The Copenhagen Index is a new indicator that has been introduced in several studies around the world. The ROMA algorithm is an index that the US Food and Drug Administration has introduced in clinical practice to distinguish benign and malignant ovarian tumors based on three variables: CA-125, serum HE4, and menopausal status (19). These two indexes have quite similar values since both are partially based on CA-125 and HE4. Since serum CA-125 and HE4 concentrations are affected by many factors, including age, smoking, uterine fibroids, pregnancy, endometriosis, pelvic inflammatory disease, and gallbladder stones, this will affect the values of the Copenhagen index and ROMA (20,21). In the future, more research on these two indicators on different target groups will be conducted to clarify these differences, aiming to overcome the limitations of these indicators and improve clinical practice.

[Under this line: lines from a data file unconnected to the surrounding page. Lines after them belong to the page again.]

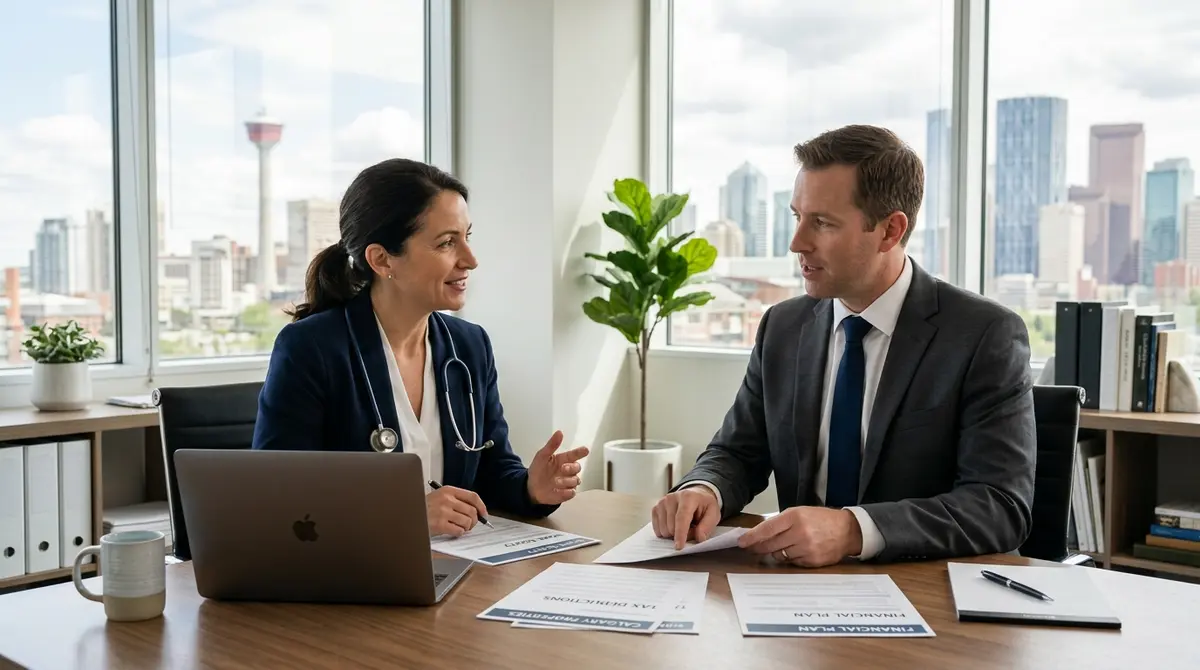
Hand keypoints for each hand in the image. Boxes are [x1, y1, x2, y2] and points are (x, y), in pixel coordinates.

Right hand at [426, 485, 487, 536]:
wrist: (409, 515)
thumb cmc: (424, 508)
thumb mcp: (439, 497)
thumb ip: (456, 501)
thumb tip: (475, 511)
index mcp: (448, 490)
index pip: (473, 496)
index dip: (481, 507)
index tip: (484, 514)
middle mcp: (447, 499)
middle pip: (472, 511)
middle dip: (474, 521)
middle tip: (470, 525)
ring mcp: (443, 512)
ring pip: (467, 522)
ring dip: (466, 528)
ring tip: (459, 528)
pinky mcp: (439, 524)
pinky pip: (458, 531)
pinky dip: (458, 533)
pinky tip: (451, 531)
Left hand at [526, 430, 588, 504]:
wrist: (531, 487)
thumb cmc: (538, 470)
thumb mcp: (542, 456)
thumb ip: (551, 445)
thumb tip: (559, 432)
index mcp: (563, 460)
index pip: (574, 455)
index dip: (580, 452)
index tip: (585, 450)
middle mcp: (568, 471)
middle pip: (577, 467)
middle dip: (572, 467)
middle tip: (563, 468)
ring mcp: (568, 483)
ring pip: (576, 481)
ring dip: (567, 481)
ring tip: (555, 482)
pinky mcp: (566, 494)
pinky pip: (572, 493)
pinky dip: (567, 492)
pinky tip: (559, 490)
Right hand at [651, 486, 720, 549]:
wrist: (696, 495)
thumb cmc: (704, 505)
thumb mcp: (713, 514)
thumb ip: (707, 526)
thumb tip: (698, 538)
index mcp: (688, 497)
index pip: (682, 518)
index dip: (680, 534)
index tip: (679, 547)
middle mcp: (672, 498)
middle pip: (671, 527)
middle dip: (682, 535)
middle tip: (692, 528)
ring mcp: (662, 502)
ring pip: (663, 530)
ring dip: (674, 534)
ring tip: (683, 525)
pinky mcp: (655, 508)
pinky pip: (657, 530)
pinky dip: (666, 532)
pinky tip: (674, 525)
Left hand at [737, 506, 862, 567]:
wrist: (847, 531)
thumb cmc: (822, 519)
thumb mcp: (800, 512)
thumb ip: (781, 522)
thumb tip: (759, 533)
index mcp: (794, 517)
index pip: (767, 529)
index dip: (752, 537)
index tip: (742, 542)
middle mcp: (799, 533)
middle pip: (770, 545)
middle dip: (758, 548)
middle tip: (752, 548)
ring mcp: (806, 548)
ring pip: (780, 555)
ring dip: (777, 552)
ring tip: (785, 546)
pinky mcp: (812, 561)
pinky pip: (792, 563)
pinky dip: (791, 558)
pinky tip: (798, 551)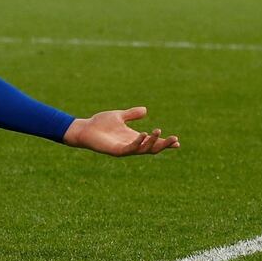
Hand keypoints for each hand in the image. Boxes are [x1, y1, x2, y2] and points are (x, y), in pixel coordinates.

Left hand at [63, 106, 179, 156]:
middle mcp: (131, 144)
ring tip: (157, 131)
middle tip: (175, 139)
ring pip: (143, 149)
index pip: (153, 142)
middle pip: (152, 148)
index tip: (178, 142)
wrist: (84, 129)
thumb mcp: (119, 116)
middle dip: (164, 145)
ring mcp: (124, 149)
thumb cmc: (99, 123)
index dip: (164, 142)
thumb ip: (132, 114)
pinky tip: (143, 134)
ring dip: (152, 142)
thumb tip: (145, 110)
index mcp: (134, 137)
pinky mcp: (116, 150)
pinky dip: (138, 142)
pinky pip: (130, 148)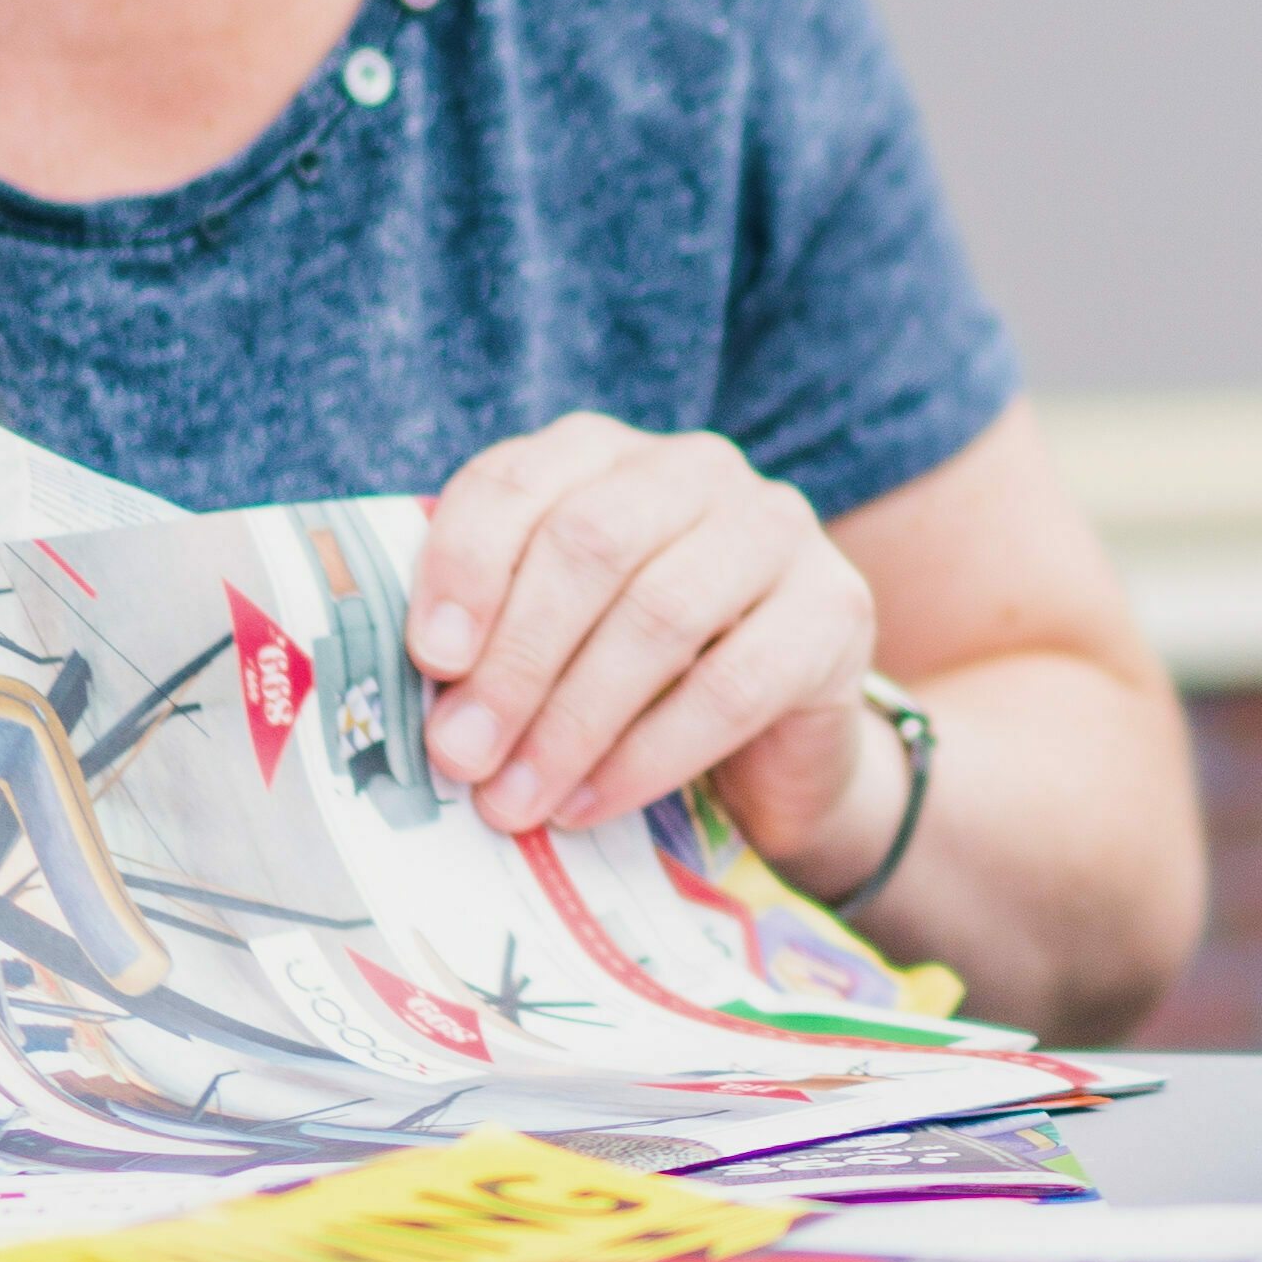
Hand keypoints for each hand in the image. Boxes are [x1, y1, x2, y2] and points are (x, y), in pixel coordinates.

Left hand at [410, 417, 884, 854]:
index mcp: (607, 455)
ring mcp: (778, 532)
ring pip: (659, 615)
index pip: (518, 482)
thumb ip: (491, 634)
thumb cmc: (639, 683)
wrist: (780, 747)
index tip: (427, 660)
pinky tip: (590, 805)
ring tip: (515, 800)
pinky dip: (647, 757)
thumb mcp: (556, 639)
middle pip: (589, 545)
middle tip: (460, 757)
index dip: (464, 566)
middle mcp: (697, 470)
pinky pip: (732, 687)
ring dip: (571, 722)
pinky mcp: (836, 611)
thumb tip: (424, 693)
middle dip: (514, 662)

To the best of our knowledge, this is the first cohort study from Vietnam with a large number of ovarian tumor subjects included, examining the validity of CPH-I and comparing it with those from ROMA in risk stratification for ovarian tumor malignancy. Although rigorously designed and implemented, the OC cases were still limited, and the laboratory equipment was different at the two facilities where the work was done, which could partially affect the homogeneity of the data analysis.